UPCOMING GYM EVENTS:
CFATP Yoga | Every Wednesday @ 6:30 PM starting Wednesday 5/22
Memorial Day Murph | 5/27
Member Appreciation Week | 5/27 - 6/1
Open Gym Times this Week | Saturday 8am-noon + Sunday 1-3pm
Whiteboard of the Day
Today’s workout is a pyramid-style workout where the reps and running distance first increase and then decrease as you work your way to the finish line.
Push the pace on the run and complete the 400-meter interval in 2 minutes or less.
Expect the push-ups to get challenging. Rest as needed and keep chipping away at the reps. Choose a scaling option that enables you to complete each of the longest sets in :90 seconds or less.
Following the workout, we will spend some time working on getting upside-down. The goal is to accumulate 2 minutes in a handstand or variation that is challenging for your ability level.
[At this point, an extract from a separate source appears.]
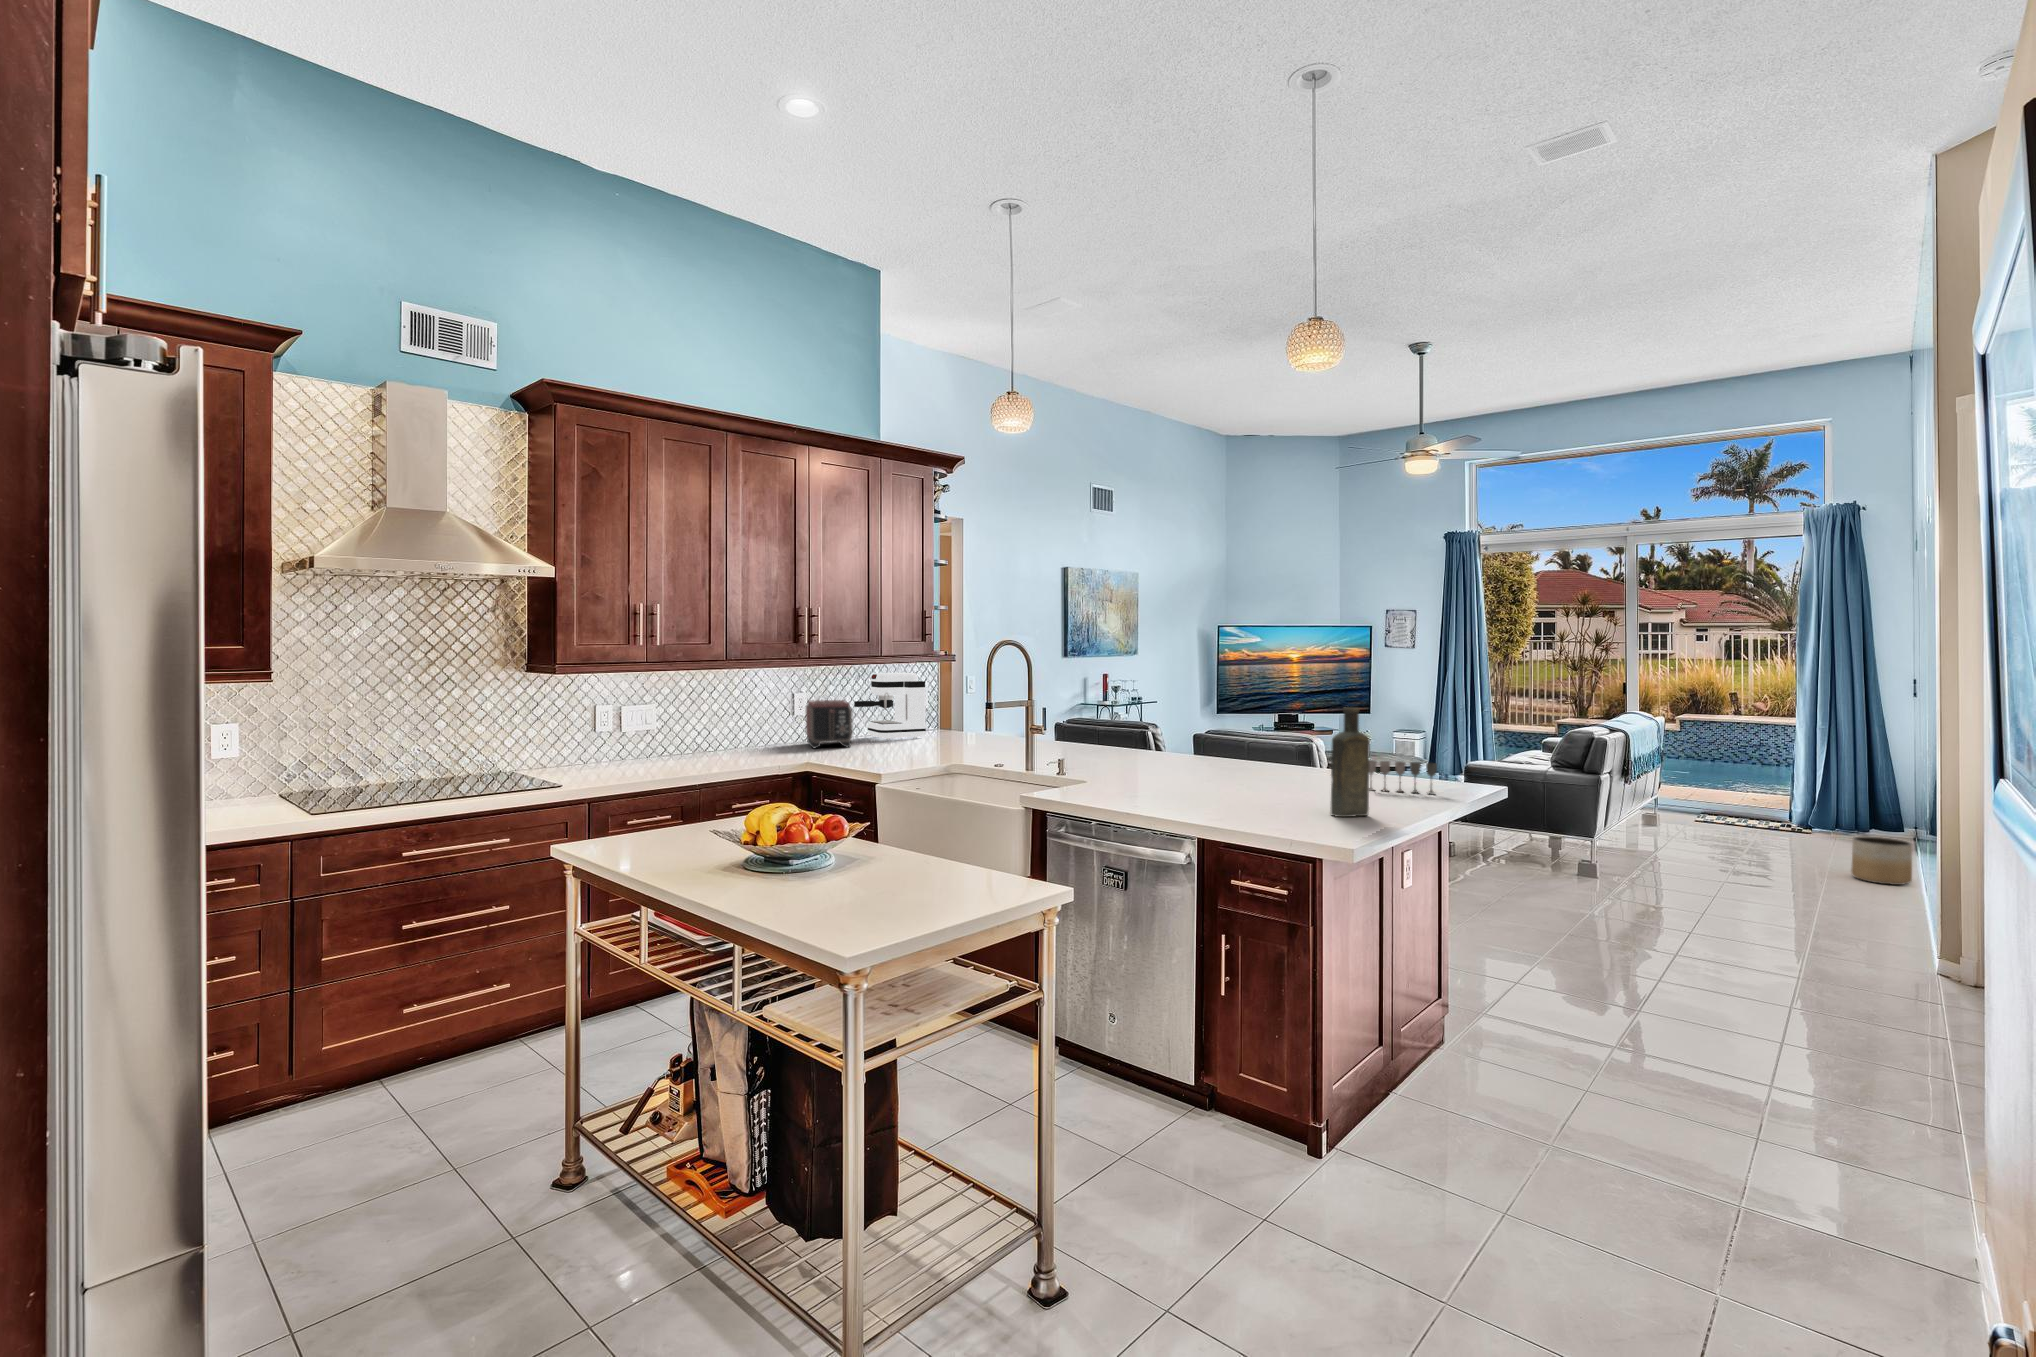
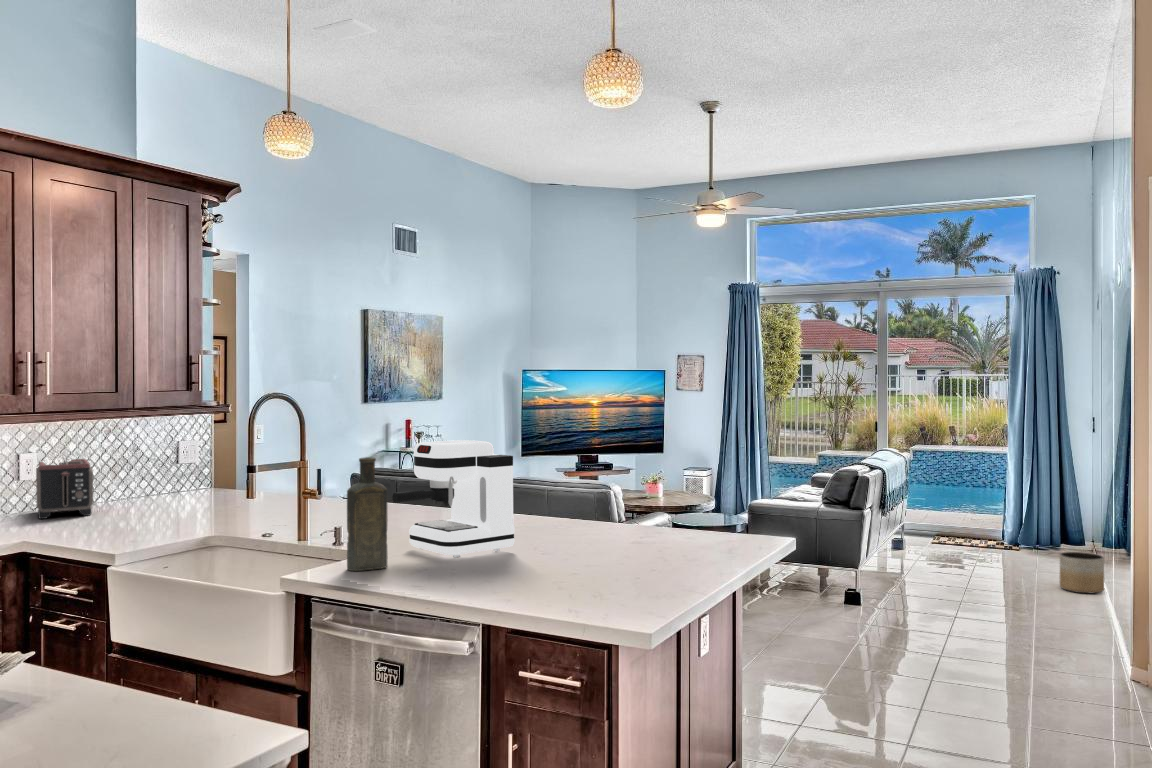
coffee maker: present [854,672,926,740] -> present [392,440,515,557]
bottle: present [1330,707,1370,817] -> present [347,457,388,571]
wine glass: present [1369,760,1437,794] -> none [665,516,735,550]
After the skill work, stick around to spend time stretching and mobilizing.
Workout of the Day
For time:
9 hand-release push-ups
100-m run
15 hand-release push-ups
200-m run
21 hand-release push-ups
400-m run
21 hand-release push-ups
200-m run
15 hand-release push-ups
100-m run
9 hand-release push-ups
Post-workout
Accumulate:
2:00 in a handstand
– Athlete’s choice: freestanding, against the wall, feet on a box, etc.